**What the exercise asks:** Please pick out and copy every line in the material below that contains the word "oraz". Case counts, so a line matches only when the capitalization is identical.

**Data to examine:**
•••

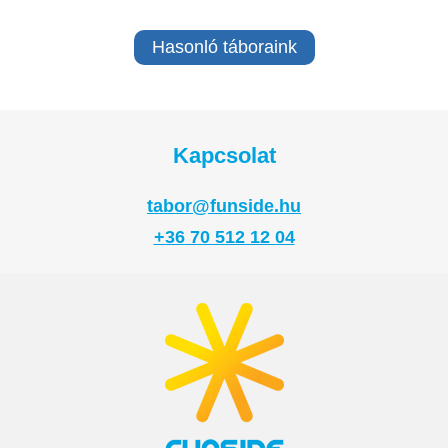
Hasonló táboraink
Kapcsolat
tabor@funside.hu
+36 70 512 12 04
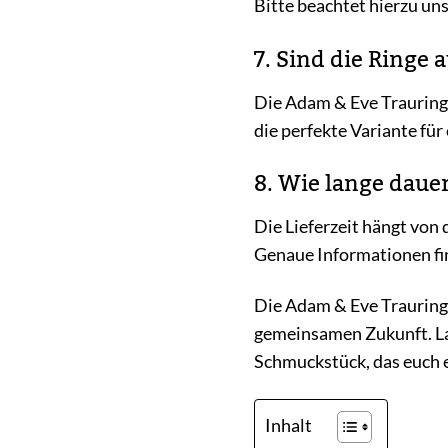
Bitte beachtet hierzu u
7. Sind die Ringe 
Die Adam & Eve Trauring
die perfekte Variante für 
8. Wie lange dauer
Die Lieferzeit hängt von 
Genaue Informationen fin
Die Adam & Eve Trauringe
gemeinsamen Zukunft. La
Schmuckstück, das euch e
Inhalt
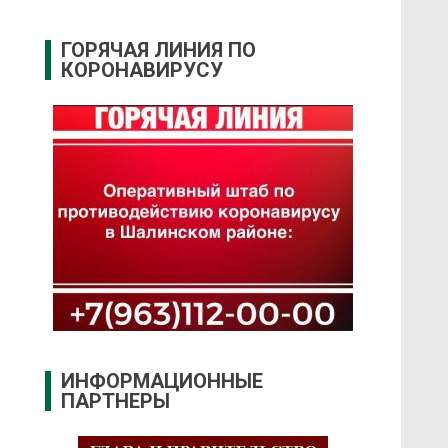
ГОРЯЧАЯ ЛИНИЯ ПО
КОРОНАВИРУСУ
ИНФОРМАЦИОННЫЕ
ПАРТНЕРЫ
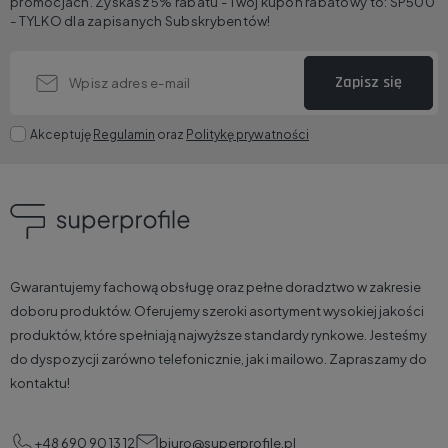
promocjach. Zyskasz 5% rabatu - Twój kupon rabatowy to: SP500
- TYLKO dla zapisanych Subskrybentów!
Zapisz się
Akceptuję
Regulamin
oraz
Politykę prywatności
Gwarantujemy fachową obsługę oraz pełne doradztwo w zakresie
doboru produktów. Oferujemy szeroki asortyment wysokiej jakości
produktów, które spełniają najwyższe standardy rynkowe. Jesteśmy
do dyspozycji zarówno telefonicznie, jak i mailowo. Zapraszamy do
kontaktu!
+48 690 90 13 12
biuro@superprofile.pl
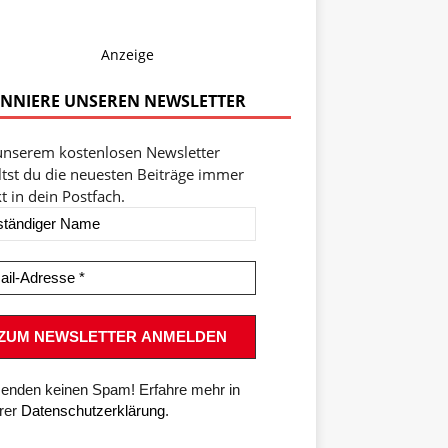
Anzeige
NNIERE UNSEREN NEWSLETTER
unserem kostenlosen Newsletter
ltst du die neuesten Beiträge immer
t in dein Postfach.
senden keinen Spam! Erfahre mehr in
rer
Datenschutzerklärung
.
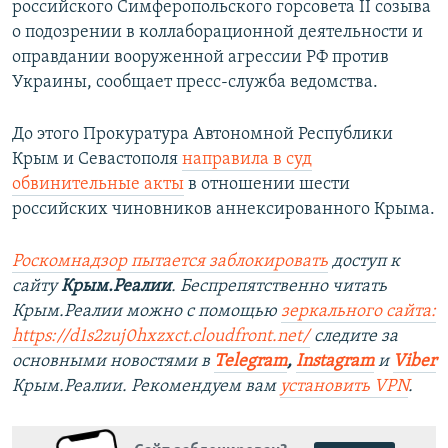
российского Симферопольского горсовета II созыва
о подозрении в коллаборационной деятельности и
оправдании вооруженной агрессии РФ против
Украины, сообщает пресс-служба ведомства.
До этого Прокуратура Автономной Республики
Крым и Севастополя
направила в суд
обвинительные акты
в отношении шести
российских чиновников аннексированного Крыма.
Роскомнадзор пытается заблокировать
доступ к
сайту
Крым.Реалии
. Беспрепятственно читать
Крым.Реалии можно с помощью
зеркального сайта:
https://d1s2zuj0hxzxct.cloudfront.net/
следите за
основными новостями в
Telegram
,
Instagram
и
Viber
Крым.Реалии. Рекомендуем вам
установить VPN
.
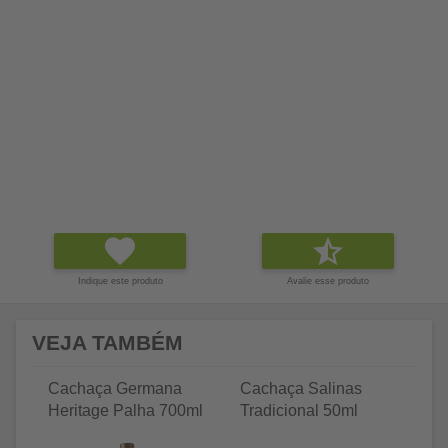
Indique este produto
Avalie esse produto
VEJA TAMBÉM
Cachaça Germana
Cachaça Salinas
C
Heritage Palha 700ml
Tradicional 50ml
Tr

•••

**Answer below:**
oraz
Gwarantujemy fachową obsługę oraz pełne doradztwo w zakresie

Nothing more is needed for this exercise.